News, The Eve Of...

10/4: The Eve Of… as Survival Strategies at Open City/Art City

The making of The Eve Of…, in diagrammatic and GIF forms.

The Making of The Eve Of... Self-Initiated Residency and Exhibition.

The Making of The Eve Of… Self-Initiated Residency and Exhibition.

Here’s a tiny teaser of a detailed diagram on the making of The Eve Of…; along with a narrated video, it’ll be presented this Saturday at Open City/Art City at YBCA. I’ll be there in spirit, but not in person. It’s too bad, as my other panelists, assembled by the formidable Christian L. Frock, are fantastic artists for whom I have tons of respect.

SOS ARTISTS: Strategies of Survival

Curated and Moderated by Christian L. Frock, Independent Writer, Curator and Educator
This interactive session will present strategies for developing self-made public opportunities for artists at all stages of development, with an emphasis on what is possible through autonomy and collaboration. In addition to the live event, documents relevant to the discussion will be available to freely view and share online at


  • Christian L. Frock, writer and curator, Invisible Venue: On creating public platforms through unconventional organizational partnerships
  • Jonn Herschend, artist and co-publisher, The Thing: On recent high profile commercial projects and creating equitable corporate collaborations with integrity
  • Ernest Jolly, artist and co-curator, ArtComplex, Oakland: On ArtComplex’s experimental exhibition model and creating opportunities within transitional real estate
  • Favianna Rodriguez, artist and activist, on producing multiples and direct studio sales to raise funds to advance larger projects
  • Stephanie Syjuco, artist and John Simon Guggenheim Memorial Foundation Visual Arts Fellow: On self-publishing her successful Guggenheim application, and transparency as a mode of working amidst competition
  • Christine Wong Yap, artist: On the development of her self-initiated New York residency and solo exhibition, and building new models of production in public spaces

More info at

That’s the brains of the thing. Here’s the behind-the-scenes braun:

The Eve Of... installation and deinstallation.

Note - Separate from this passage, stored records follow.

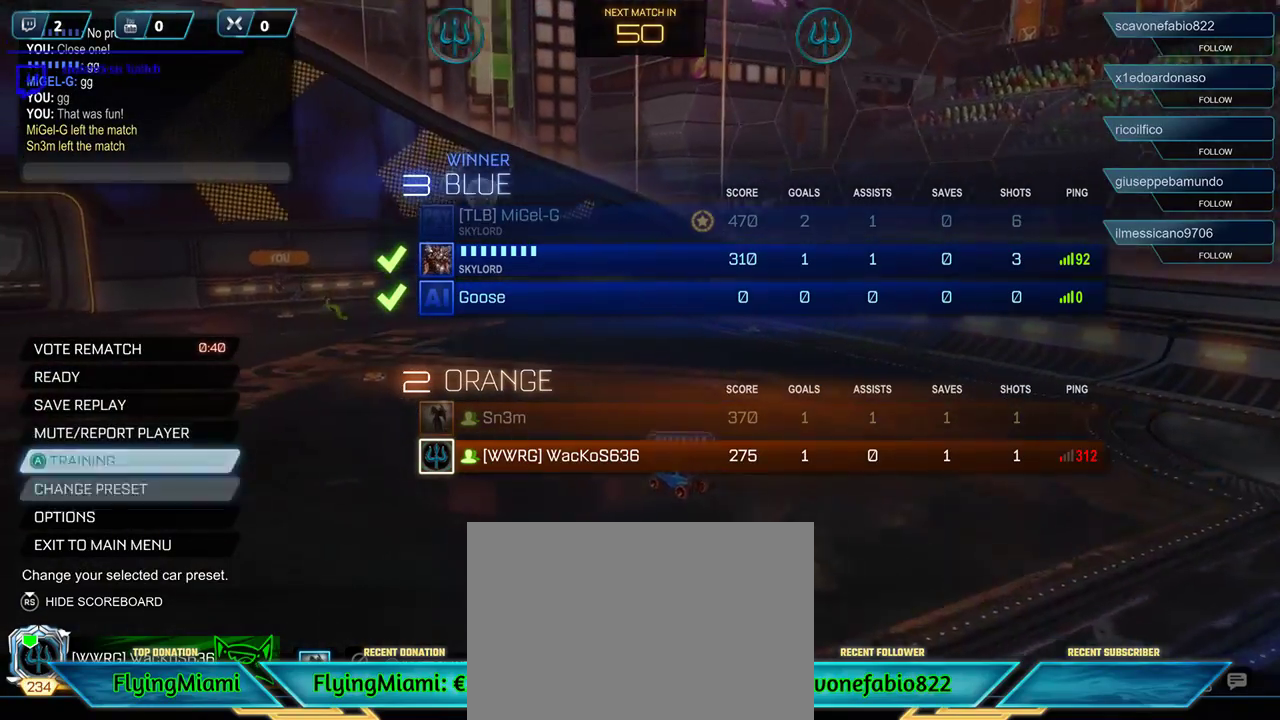
{"buttons": [], "left_stick": "center", "right_stick": "center", "events": [[133, "DPAD_DOWN", "up"], [233, "DPAD_DOWN", "down"], [300, "DPAD_DOWN", "up"], [400, "DPAD_DOWN", "down"], [500, "DPAD_DOWN", "up"]]}
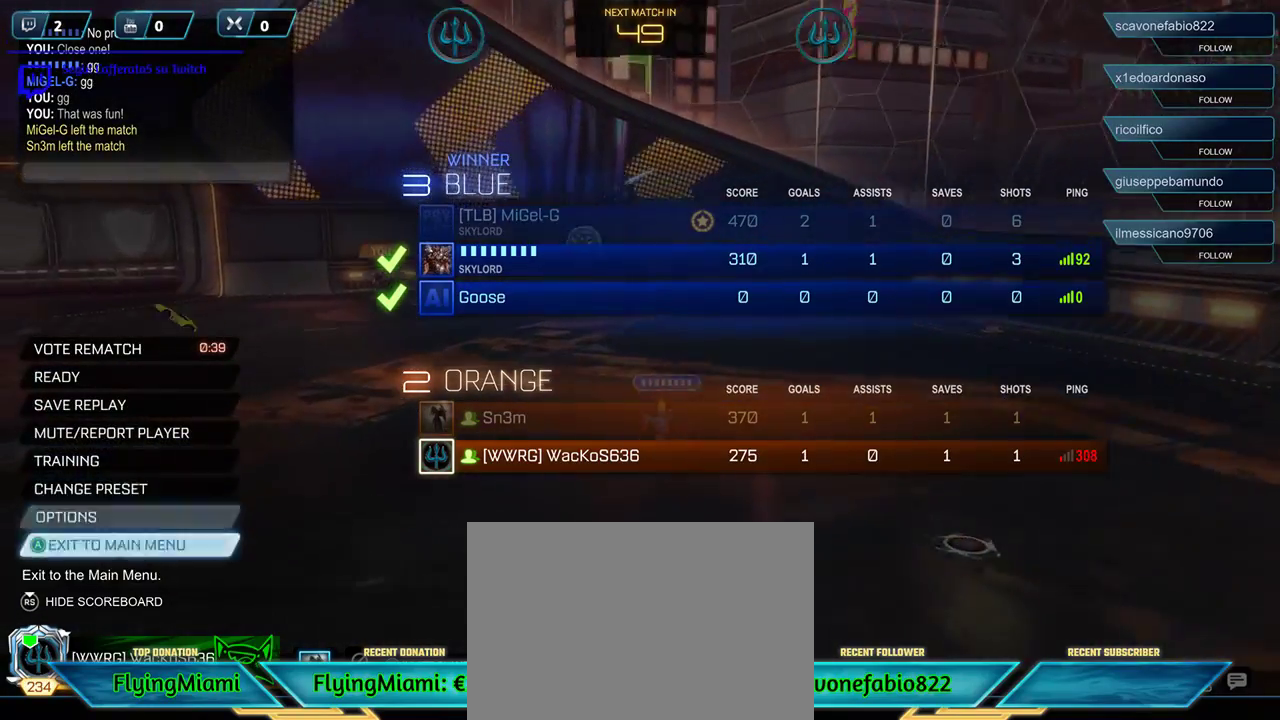
{"buttons": [], "left_stick": "center", "right_stick": "center", "events": [[100, "A", "down"], [200, "A", "up"], [267, "DPAD_LEFT", "down"], [400, "A", "down"], [400, "DPAD_LEFT", "up"], [467, "A", "up"]]}
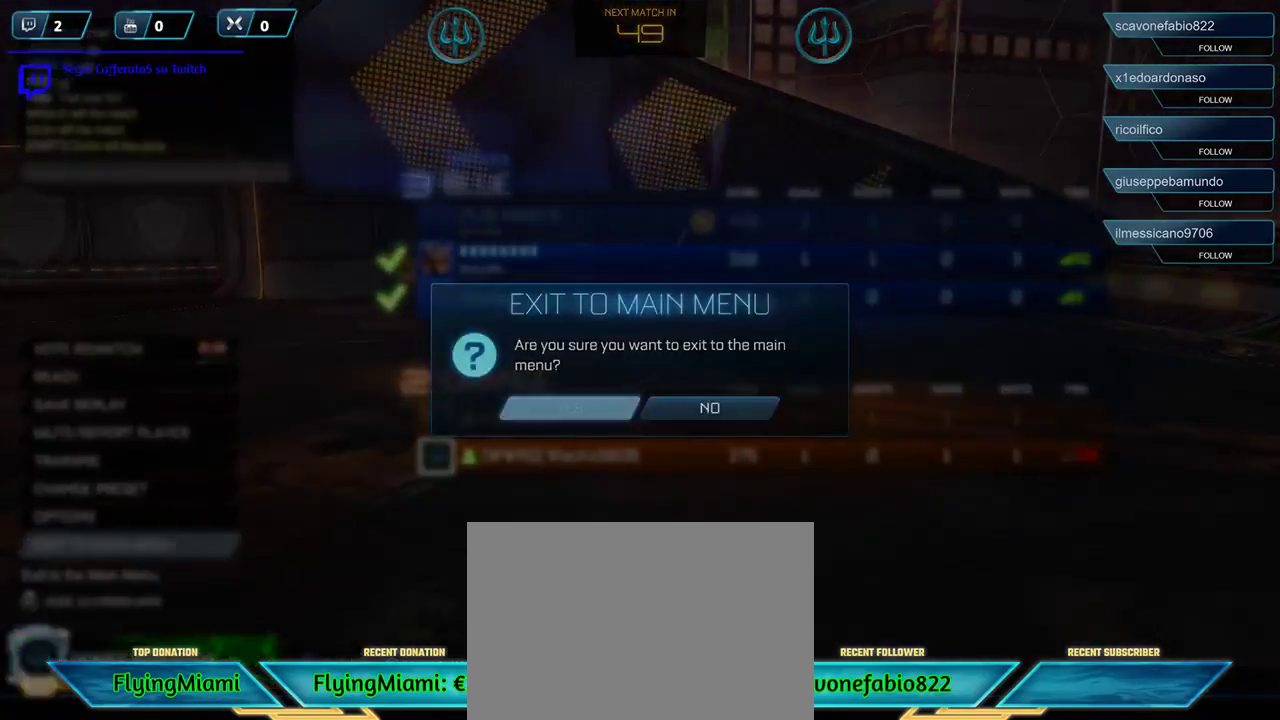
{"buttons": [], "left_stick": "center", "right_stick": "center", "events": []}
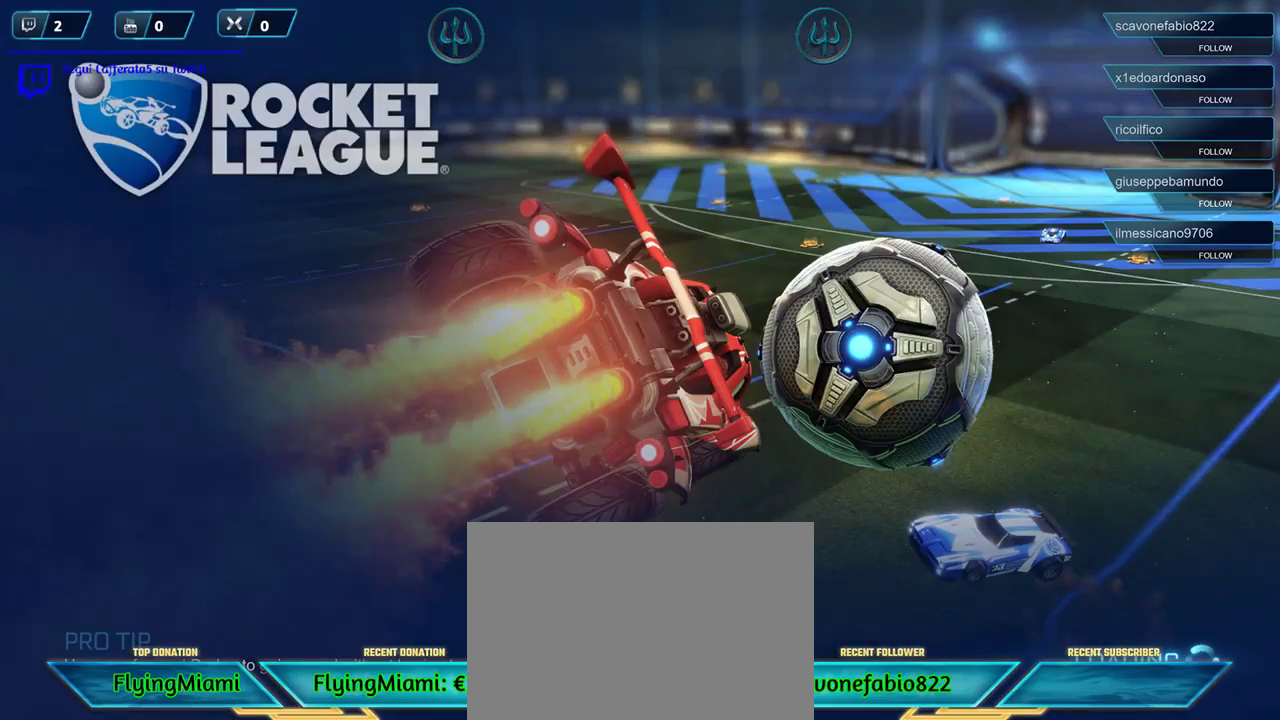
{"buttons": [], "left_stick": "center", "right_stick": "center", "events": []}
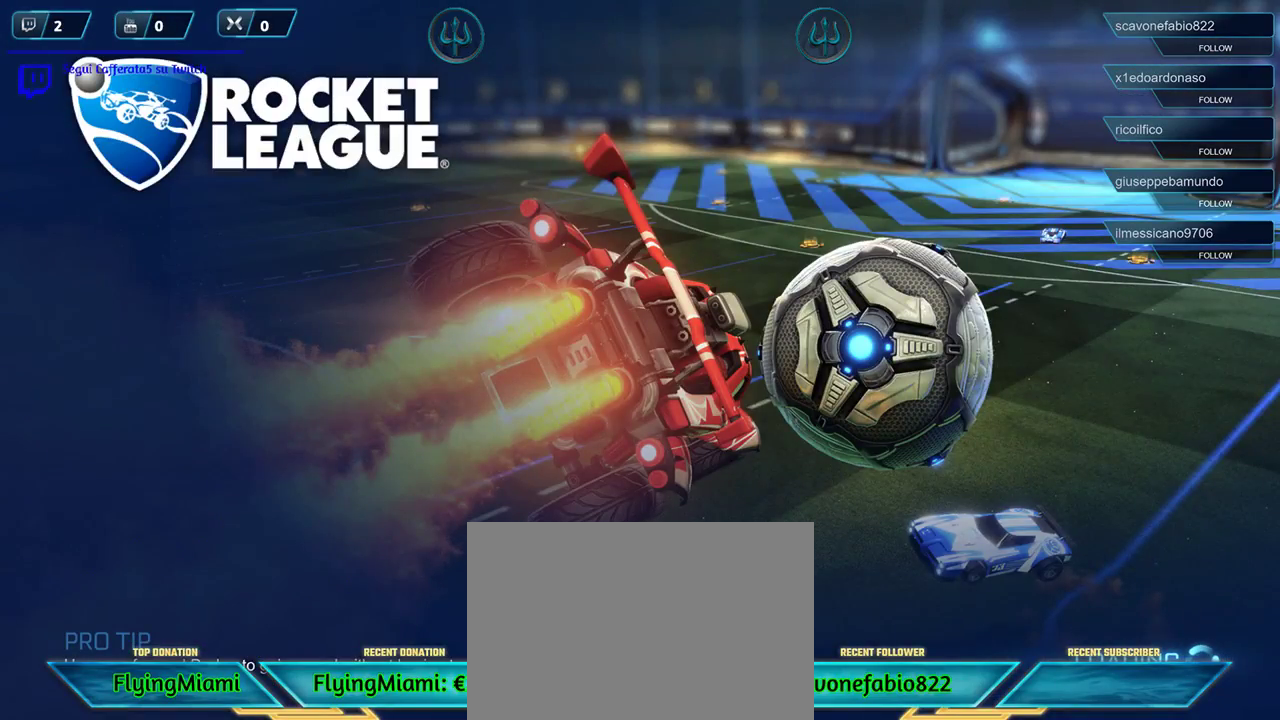
{"buttons": [], "left_stick": "center", "right_stick": "center", "events": []}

The Eve Of… installation and deinstallation.

Citizenship, Meta-Practice

Intersection for the Arts as We Knew It

San Francisco’s relentless economics cuts close to the bone, dismantling Intersection for the Arts.

I had the honor of exhibiting at San Francisco non-profit art organization Intersection for the Arts in 2004 and 2012.

Backlit curator Kevin Chen speaks at the opening of "In Other Words," 2012. my Positive Signs drawings are on the wall behind him.

Backlit curator Kevin Chen speaks at the opening of “In Other Words,” 2012. My Positive Signs drawings are on the wall behind him.


In particular, curator Kevin Chen has been a major ally to me (he’s the “k” that kicks off this sequence of artistic advancements on Works Make Work). Moreover, he’s been a thoughtful, dedicated contributor towards keeping SF’s art programming current, diverse, and critical. (Here’s a great 2008 SFGate profile that captures his essence, i.e., “Placid, soft-spoken, with a low, late-night-radio kind of voice, Chen brings to his work a combination of sangfroid and compulsive work ethic.”) He’s worked countless late nights personally installing exhibitions; his work as a curator has really been curator/exhibitions manager/installer/art handler/framer. He could also be found delivering erudite introductions to Intersection’s jazz performances, and donating his time and expertise to classes and likeminded arts nonprofits. He’s a practicing artist, drawing detailed graphite drawings inspired by San Francisco’s skyline.

I came away from my first exhibition at Intersection’s Valencia Street location impressed with the staff’s commitment to excellence and inquiry despite a shoestring budget.

They’ve stayed afloat amidst recessions and busts, but they won’t survive San Francisco’s current climate intact. They’ve laid off curators including Kevin, and will suspend programming. See Christian L. Frock’s “San Francisco’s Intersection for the Arts Suspends Programs, Lays Off Curators” on KQED Arts (May 22, 2014) for more info. For many artists, this is another painful, irrevocable loss in the art community, as documented in Frock’s “Priced Out” series.

Since I moved away in 2010, people ask if I’ll return to the Bay Area. Its clearly hostile conditions, and the tolls they’re taking on the arts community, do not beckon.

What is to be done? Perhaps, as MA implored,

Everyone, go to galleries, museums, performances, and any and all cultural events!!! Invest in your local cultural institutions before they are gone…. please!